Robert Hart’s forest garden

Diagram by Graham Burnett

Most forest gardeners are familiar with Robert Hart and his garden either through his book “Forest Gardening” or the short documentary about the garden on Youtube, both of them teaching the idea of a seven layered forest garden, and the beautiful, productive systems that follow when applied.

I have several times wondered what happened to his garden after his death in March of 2000. Such a horror, and at the same time, joy, when I found this picture collection on Flickr by London Permaculture of Robert’s now abandoned forest garden; the first of the northern forest gardens, an anchor of history, left to dissipate into weeds.

A glimpse of the now abandoned forest garden. Photo by London Permaculture.

I read the note by London Permaculture:

Robert Hart’s original forest garden in Shropshire continues to hold a fascination for a wide number of people. Hart’s description of the garden in his books and confusion over what happened to the garden following his death in March 2000 have both created an aura of mystery which haunts references to the place.

Highwood Hill is currently a private residence with no public access to the site. The forest garden which Hart created appears to have been partly cleared. The remaining elements have been untended and without human intervention have proceeded on a path of natural succession. The shade of the tree cover has led to a diminution in the under storey, although a few fruit bushes are still visible.

Robert Hart’s garden survives in his books and in the gardens that others have started around the world under his inspiration – it is not here.

Agast at “Partly cleared”, I rack my brain for how this haven could be saved. I think  ‘Why hasn’t someone bought the site and payed it off, offering tours, propagating plants? Anything?’.

Comfrey still plugging along. Picture by London Permaculture.

I must relent. It is nature’s way, and I don’t think this scenario could be any better. What could a forest gardener want more than for their organism they’ve tended and partnered with for years to thrive on its own, then taking its natural course back to the nature that it came from? Just seeing the trees are still there, especially that the Comfrey’s plugging along, really shows how independent the forest is.

Mortal Tree –and any other food forest, I sincerely hope stay productive for centuries after the forces that brought them together are gone. It will be the ultimate test for our designs. Robert’s garden I think is exceptional though. It has inspired and hence given life to so many forest gardens, including my own. Letting it disperse and rise to the realm of ideas is how it will best spark independent, unique ideas that are best adapted to our sites.

I have the same idea for Mortal Tree. It is a remnant of the garden I’ve heard once grew in my yard –a long time ago. As it decays I see it as physical nutrients for the garden, but also as an idea, a memory, of a place where the earth isn’t dead, but living, healed, and healing everything that comes into its embrace. The old form has to taste complete death before it can take new form though. Such is the meaning of decay, an end becoming a beginning to bring new life in a new form.

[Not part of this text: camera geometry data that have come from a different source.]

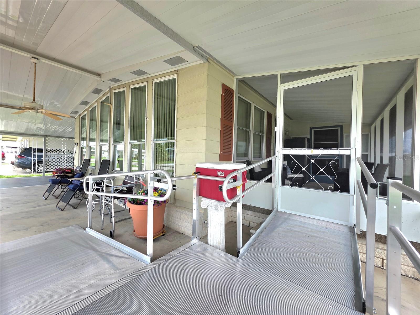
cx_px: 210
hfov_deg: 106.2
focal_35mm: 13
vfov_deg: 89.9
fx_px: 158
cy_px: 158
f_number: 1.9
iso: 40
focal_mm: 2.2
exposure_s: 1/526
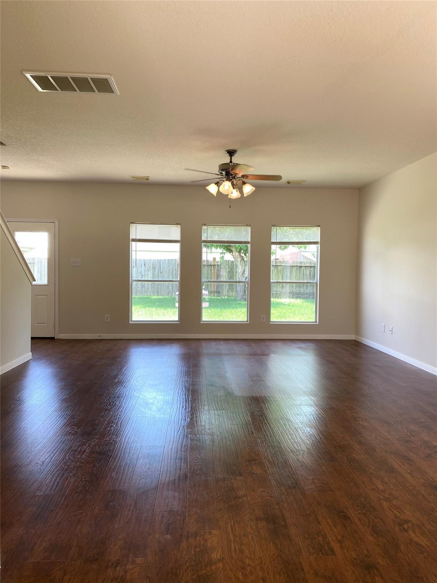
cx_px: 218
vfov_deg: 67.3
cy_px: 292
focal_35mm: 26
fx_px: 438
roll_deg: -0.8
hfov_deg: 53.1
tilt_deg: -1.3
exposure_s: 1/120
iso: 50
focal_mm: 4.25
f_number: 1.8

Thoughts like this really make me want to get back out into the food forest. Join me?


  1. Interesting article. Thank you. Shouldn’t a forest garden be full-proofed against the ravished of time and nature? Or at least primarily so? It does seem that the faster more ‘greedy’ plants take over and animal life eat the majority of what is above average nutritional-wise. Also, it is my view, a forest garden should be profitable, otherwise humans will always alter it in the future such that it reaps the greatest income.


    1. I agree completely, Robin. There needs to be some sort of natural capital from a forest garden or it’s not much of garden, and or an underutilized forest at best. I deal with clients that have varied definitions though: some just want beauty, some want food and personal sustenance, some do indeed want harvests that are viable for markets off-site. The aim makes an enormous difference in design. Across the board, my clients all want low maintenance, and permanence. Again, I think this fits well into your definition of profitable, since labor is of course a loss to the profitability of a site. Thanks for sharing your thoughts.


  2. I was poking around the Internet (Googling diligently) trying to find if Robert Hart’s woodland garden could be visited, and to know how it is doing. I was very glad to find this page and the link to London Permaculture’s photos! Thank you!

    I’m sad to read “The shade of the tree cover has led to a diminution in the understorey, although a few fruit bushes are still visible.” Isn’t there a way to design a forest garden so that it endures even after we die?

    Liked by 1 person

    1. Glad to shed some light on the subject for you.

      An interesting question: How do we design food forests to endure in our long abscence?

      The main development in Hart’s garden was upper storey trees shading out lower storey herbaceous plants. I have seen some naturally occuring patches of forest where vines grew up, shaded and killed off branches of tall upper storey trees. Some new branches would spurt out before a vine would wrap around. Because the upper storey was kept in check there was a very active lower storey, with some activity from the higher storeys.

      Not the perfect system, but one option to consider.